### PROMPT
Write out the full set of records below exactly.

### Stored data entries
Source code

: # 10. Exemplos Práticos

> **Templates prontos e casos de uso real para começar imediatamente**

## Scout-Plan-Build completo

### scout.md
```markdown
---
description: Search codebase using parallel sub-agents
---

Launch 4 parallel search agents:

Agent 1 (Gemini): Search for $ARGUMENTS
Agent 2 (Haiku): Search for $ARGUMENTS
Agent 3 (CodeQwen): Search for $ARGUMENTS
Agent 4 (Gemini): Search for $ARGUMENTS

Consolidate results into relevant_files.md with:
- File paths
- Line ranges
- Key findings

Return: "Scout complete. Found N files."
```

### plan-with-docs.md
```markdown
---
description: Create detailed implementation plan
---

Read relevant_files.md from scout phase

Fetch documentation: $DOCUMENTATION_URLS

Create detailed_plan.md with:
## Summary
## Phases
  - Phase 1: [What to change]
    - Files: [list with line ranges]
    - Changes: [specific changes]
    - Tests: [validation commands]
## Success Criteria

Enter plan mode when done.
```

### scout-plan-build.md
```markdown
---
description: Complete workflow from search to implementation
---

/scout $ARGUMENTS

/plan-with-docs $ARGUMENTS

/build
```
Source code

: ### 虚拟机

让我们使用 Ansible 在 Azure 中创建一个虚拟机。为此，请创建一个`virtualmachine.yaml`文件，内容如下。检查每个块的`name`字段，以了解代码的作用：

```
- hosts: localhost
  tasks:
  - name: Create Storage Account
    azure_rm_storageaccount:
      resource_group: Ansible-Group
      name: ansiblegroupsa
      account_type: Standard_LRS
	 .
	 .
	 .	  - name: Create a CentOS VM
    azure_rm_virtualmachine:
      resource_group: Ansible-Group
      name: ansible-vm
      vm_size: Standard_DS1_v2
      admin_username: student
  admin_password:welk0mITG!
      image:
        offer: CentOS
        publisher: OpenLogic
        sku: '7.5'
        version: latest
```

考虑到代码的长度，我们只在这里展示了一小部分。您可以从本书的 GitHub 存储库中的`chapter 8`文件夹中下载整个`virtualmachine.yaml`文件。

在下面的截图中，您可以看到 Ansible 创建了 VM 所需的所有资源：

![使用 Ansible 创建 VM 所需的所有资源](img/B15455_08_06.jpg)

### OUTPUT BELOW
Source code

: # 10. Exemplos Práticos

> **Templates prontos e casos de uso real para começar imediatamente**

## Scout-Plan-Build completo

### scout.md
```markdown
---
description: Search codebase using parallel sub-agents
---

Launch 4 parallel search agents:

Agent 1 (Gemini): Search for $ARGUMENTS
Agent 2 (Haiku): Search for $ARGUMENTS
Agent 3 (CodeQwen): Search for $ARGUMENTS
Agent 4 (Gemini): Search for $ARGUMENTS

Consolidate results into relevant_files.md with:
- File paths
- Line ranges
- Key findings

Return: "Scout complete. Found N files."
```

### plan-with-docs.md
```markdown
---
description: Create detailed implementation plan
---

Read relevant_files.md from scout phase

Fetch documentation: $DOCUMENTATION_URLS

Create detailed_plan.md with:
## Summary
## Phases
  - Phase 1: [What to change]
    - Files: [list with line ranges]
    - Changes: [specific changes]
    - Tests: [validation commands]
## Success Criteria

Enter plan mode when done.
```

### scout-plan-build.md
```markdown
---
description: Complete workflow from search to implementation
---

/scout $ARGUMENTS

/plan-with-docs $ARGUMENTS

/build
```
Source code

: ### 虚拟机

让我们使用 Ansible 在 Azure 中创建一个虚拟机。为此，请创建一个`virtualmachine.yaml`文件，内容如下。检查每个块的`name`字段，以了解代码的作用：

```
- hosts: localhost
  tasks:
  - name: Create Storage Account
    azure_rm_storageaccount:
      resource_group: Ansible-Group
      name: ansiblegroupsa
      account_type: Standard_LRS
	 .
	 .
	 .	  - name: Create a CentOS VM
    azure_rm_virtualmachine:
      resource_group: Ansible-Group
      name: ansible-vm
      vm_size: Standard_DS1_v2
      admin_username: student
  admin_password:welk0mITG!
      image:
        offer: CentOS
        publisher: OpenLogic
        sku: '7.5'
        version: latest
```

考虑到代码的长度，我们只在这里展示了一小部分。您可以从本书的 GitHub 存储库中的`chapter 8`文件夹中下载整个`virtualmachine.yaml`文件。

在下面的截图中，您可以看到 Ansible 创建了 VM 所需的所有资源：

![使用 Ansible 创建 VM 所需的所有资源](img/B15455_08_06.jpg)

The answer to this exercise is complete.